Once again, Jesus could easily have shut the devil right up and proven God’s power, and absolutely justified that choice! But Jesus doesn’t. Again, he stays in the wilderness place, and puts his trust in God’s hands, not tests. Jesus has no need to prove his belovedness; he already knows it! And this is the gift he receives in this wilderness: the awareness that God loves us not apart from the vulnerability of our humanity, or the suffering we sometimes endure because of it, but even as we are in it. Even as we suffer, God is there, loving us, upholding us. After all, God’s power is made perfect in weakness.
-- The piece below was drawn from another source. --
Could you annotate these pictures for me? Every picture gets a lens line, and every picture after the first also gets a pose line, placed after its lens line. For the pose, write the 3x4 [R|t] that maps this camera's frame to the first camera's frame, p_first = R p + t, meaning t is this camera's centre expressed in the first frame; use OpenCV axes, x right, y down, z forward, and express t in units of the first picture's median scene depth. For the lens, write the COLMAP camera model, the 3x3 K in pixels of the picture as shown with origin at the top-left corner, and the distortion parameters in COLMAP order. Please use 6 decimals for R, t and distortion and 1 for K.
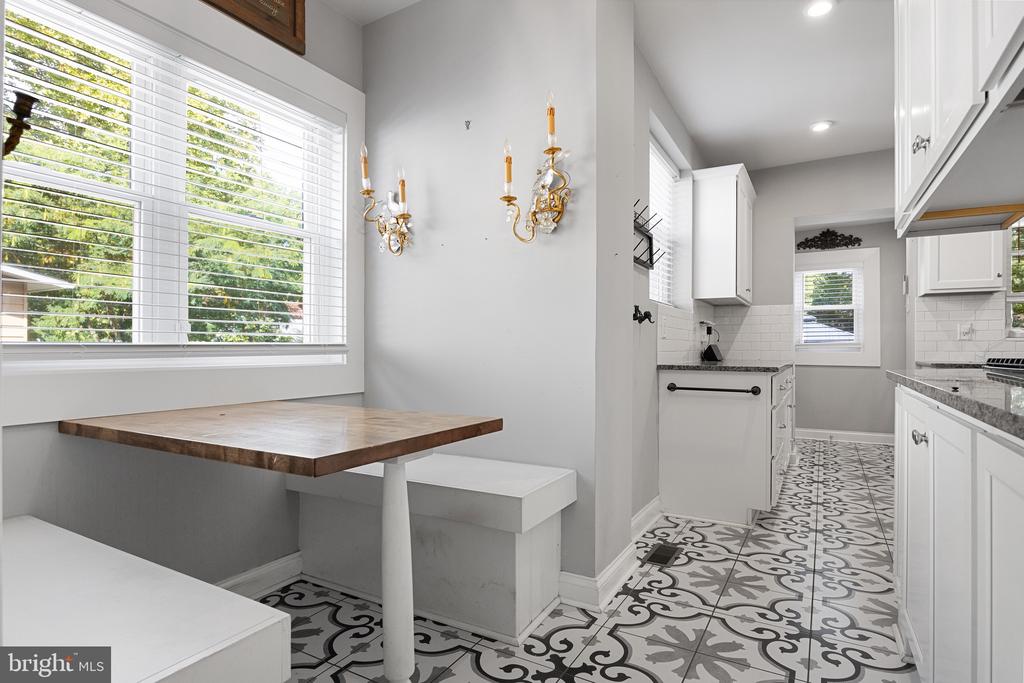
lens RADIAL K [[541.3, 0, 507.7], [0, 541.3, 346.3], [0, 0, 1]] dist [0.002815, -0.005453]
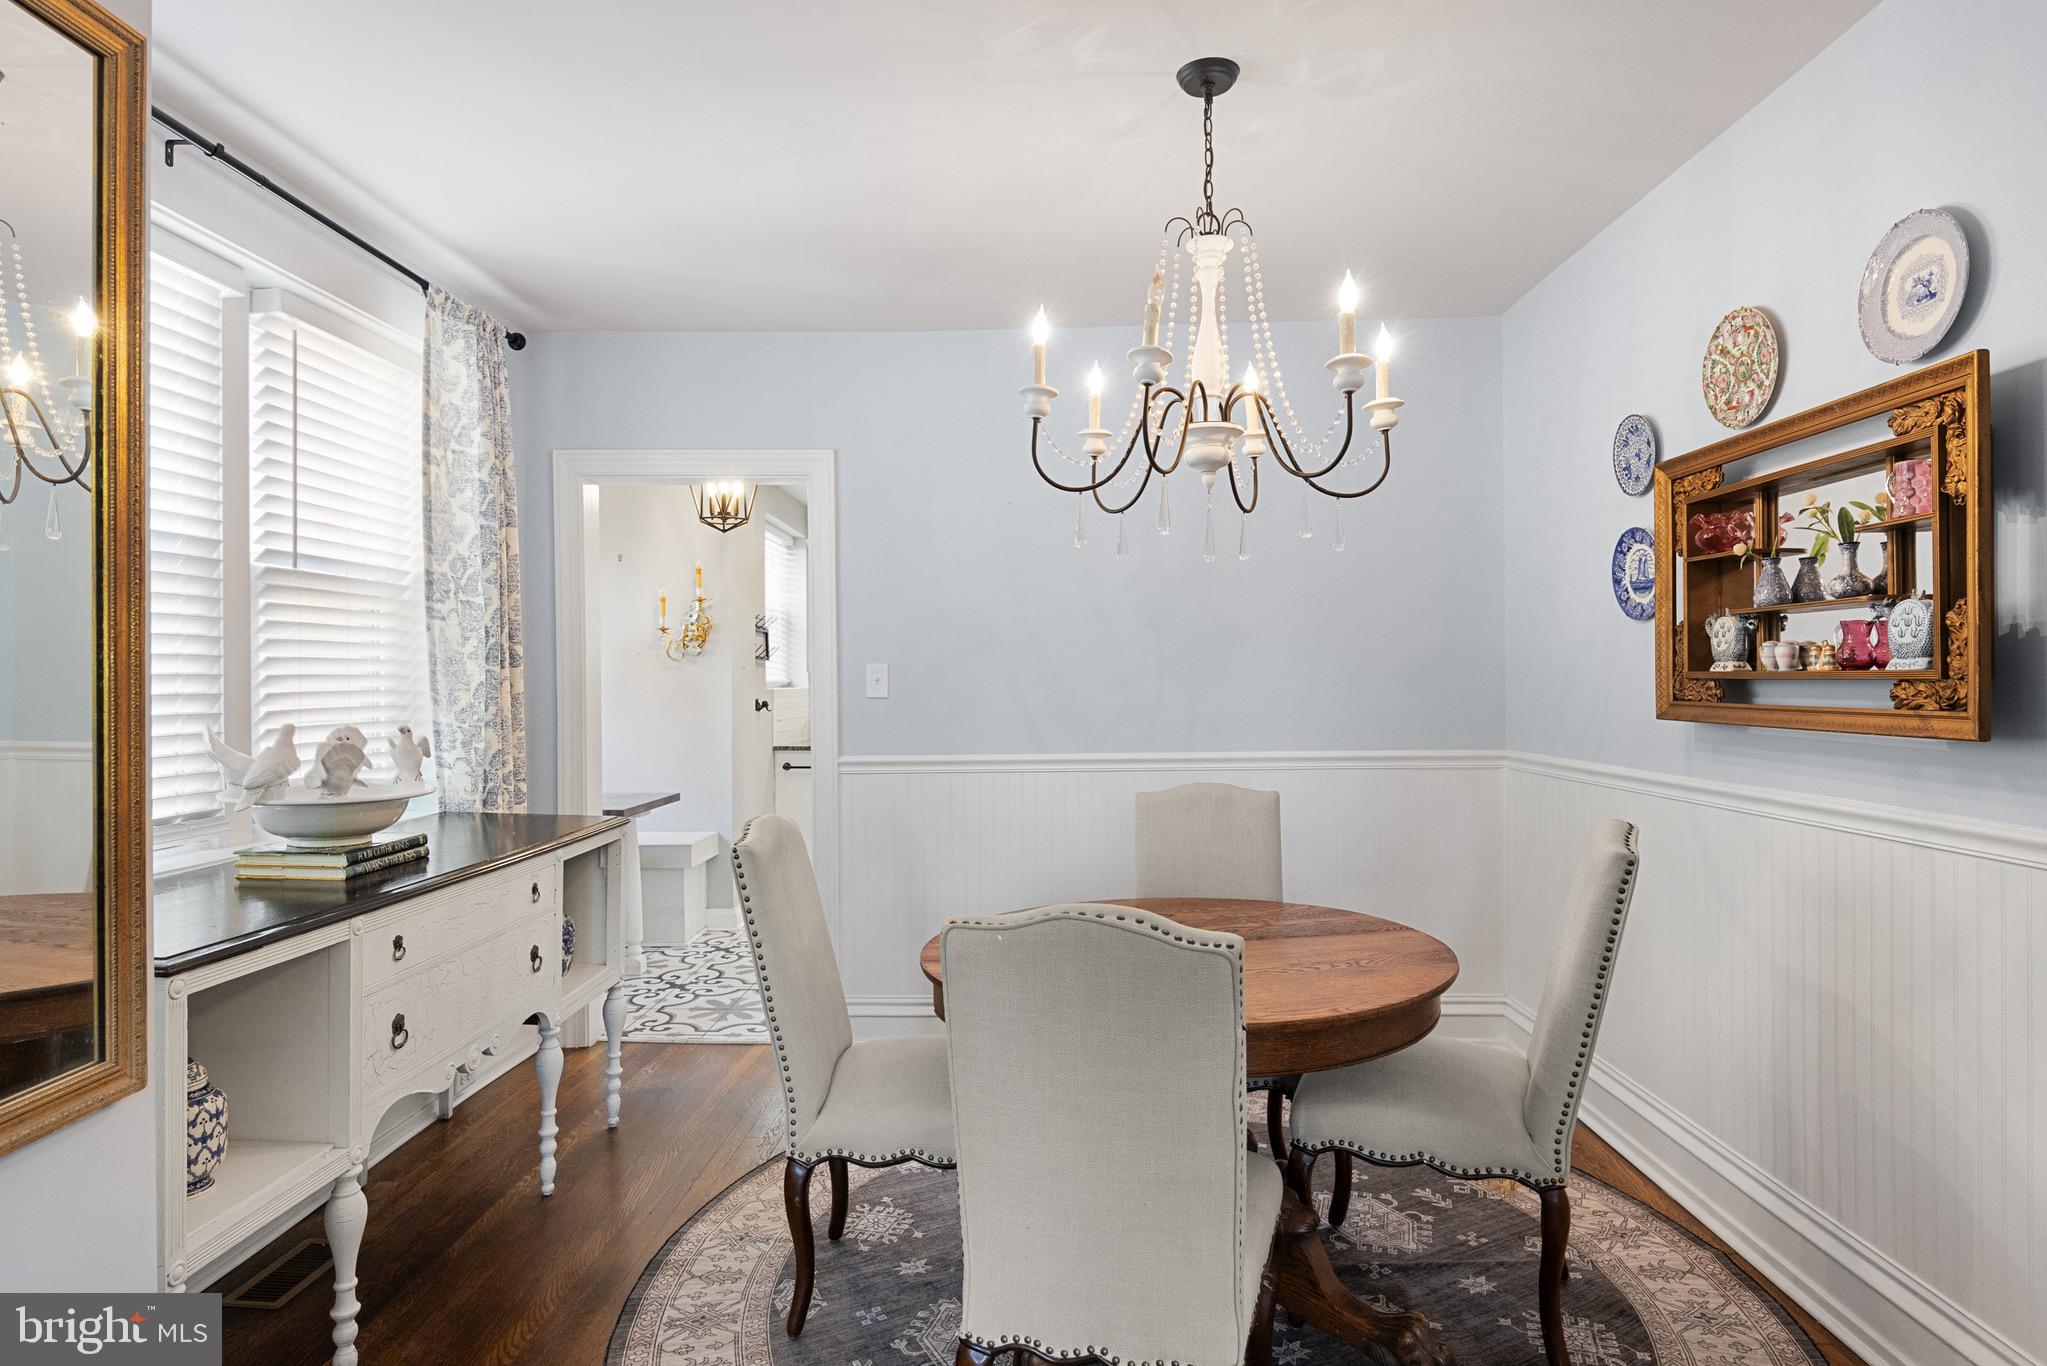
lens RADIAL K [[1082.0, 0, 1026.8], [0, 1082.0, 676.2], [0, 0, 1]] dist [0.002815, -0.005453]
pose [[0.872179, -0.005446, 0.489156, -0.366837], [0.008158, 0.999961, -0.003411, -0.102578], [-0.489118, 0.006966, 0.872190, -1.226212]]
Jesus’ time in the wilderness – the time that he chooses to remain in that place – is full of the lessons that can only come about when we don’t rush to get out of a place of pain, liminality, and struggle. Our natural inclination may be to distract, escape, appear stronger than we are to hide our fears, maintain control to give us a sense of safety or competence, or maybe even make ourselves smaller to avoid attention. But what Jesus shows us during his own time in the wilderness, is the gifts we can get from remaining in place for a time, looking around, and listening to the Spirit of love who led us there for a purpose. There, in the wilderness, we do as the Psalmist says: we “make the Lord [our] refuge and stronghold.” When you do that, the Psalmist goes on, “no evil will be befall you, nor shall affliction come near your dwelling.”
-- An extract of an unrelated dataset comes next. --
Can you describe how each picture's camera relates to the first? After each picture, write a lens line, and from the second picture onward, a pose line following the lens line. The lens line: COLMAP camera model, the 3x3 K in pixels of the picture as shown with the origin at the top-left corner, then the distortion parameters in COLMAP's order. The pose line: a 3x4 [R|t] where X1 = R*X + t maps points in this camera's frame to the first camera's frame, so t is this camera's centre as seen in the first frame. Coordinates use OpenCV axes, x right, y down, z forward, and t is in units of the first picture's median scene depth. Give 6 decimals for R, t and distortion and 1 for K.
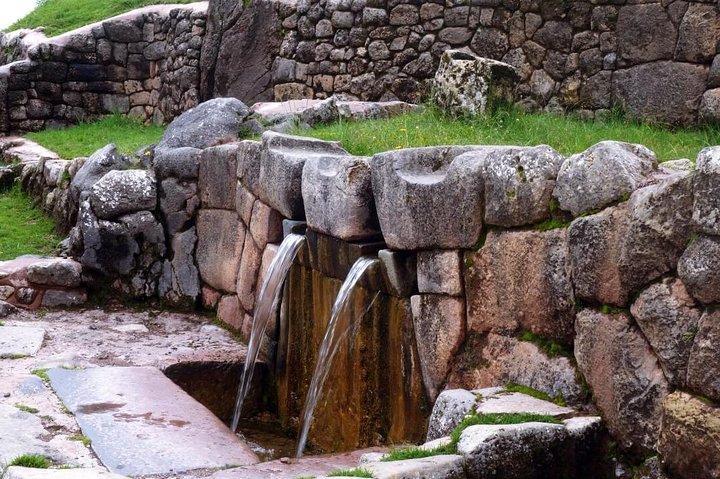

This first place we encounter during this Lent, the wilderness, may at first seem like a place to get out of quickly. But it is also a holy place, a place of self-discovery. And because God is there, it can serve as a place of new creation, where we can discern God’s hope and will for us. In Jesus’ time in the wilderness, he chooses emptiness over fullness, obscurity over honor, and vulnerability over rescue – gifts he would go on to use to bring about our salvation by dying on a cross, the most empty, obscure, and vulnerable place imaginable. And from there, from that place, he brings new life for all.
Are we willing to stay in our own wilderness, look around, and see what gifts God might be bestowing on us there – and even, to be redeemed?
Let us pray… Incarnate God, you did not shy away from experiencing our humanity fully with us, spending time in the desert and being tempted by the same struggles we face ourselves. Thank you for bringing redemption even to those places. Help us to trust this is true also for us. In the name of the Father, and the Son, and the Holy Spirit. Amen.